I must admit that I did once stand behind one such jerk and deliberately kicked his legs fairly hard, every now and then during the first few songs, until he moved… This is just one of many reasons why I always try/tried to find a spot right at the very front!
I have the opposite problem in that I am very tall and blessed with a big head. If I am in the stalls, I have heard comments behind me which can hurt my feelings sometimes. No one likes to be made to feel like a freak – so in those circumstances I will slump down the best I can. At standing gigs I am happy to be at the back or the side of the stage. I feel better and I enjoy it more if I know I’m not in anyone’s way.

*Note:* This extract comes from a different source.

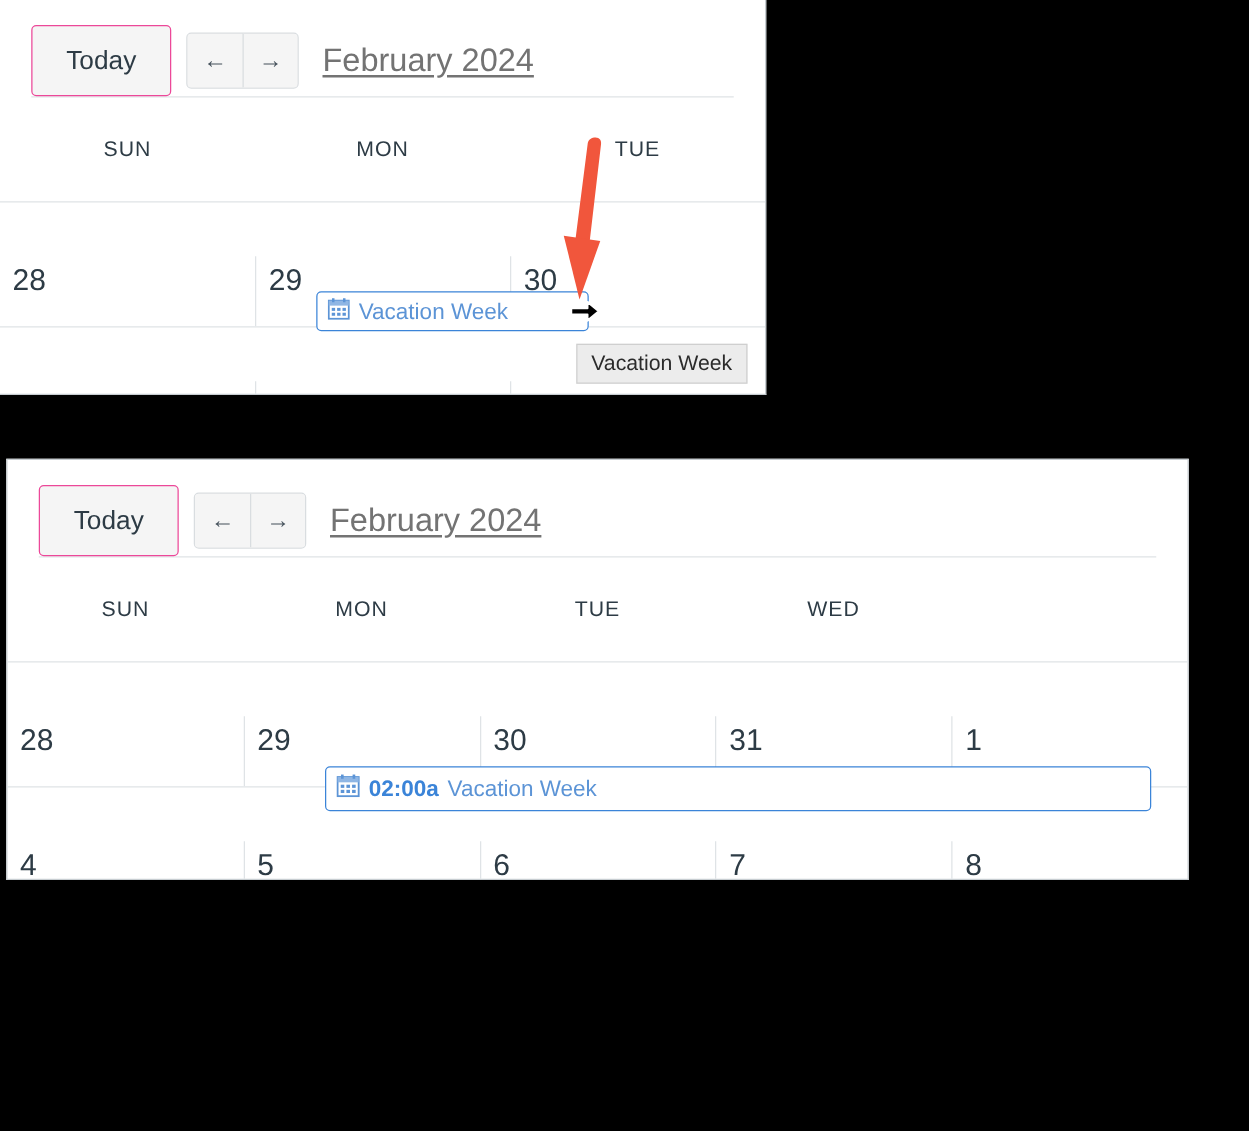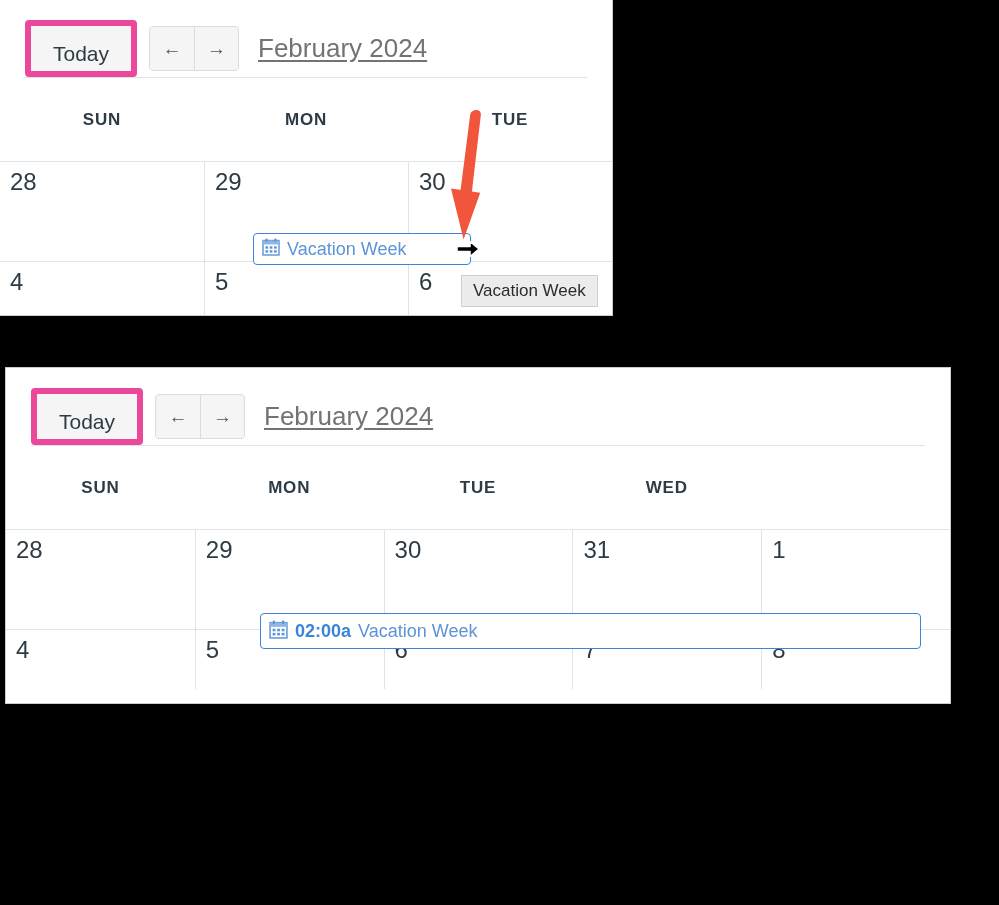"Today" .today-btn { border: 6px solid #ec4899 -> 1px solid #ec4899 }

I am blessed with similar proportions. I have settled on getting there early enough so that i am taking a place near the front but it was the back of the crowd that was in when I got there. I then pretty much don’t move during the gig – anyone shorter than me didn’t stand behind me and I think its the least I can do to not move in front of them.
A few years back at an EELS standing gig in Manchester I had picked my spot with a decent view of the stage. About 15 minutes before show time 3 pissed up Aussies came and stood directly in front of me and were obviously going to be a pain in the arse.
I placed my arms in between two of them a gently pushed them apart and ensuring my view was how it had been before they arrived. I realised there was the possibility I could have git my head kicked in when one of them said ‘there was a polite way to do that and a not so polite way. Which way do you think yours was’
‘ I would guess the impolite way’ with a grin on my face which seemed to defuse the situation ever so slightly.
Quite a nuanced response for a pissed Aussie I reckon.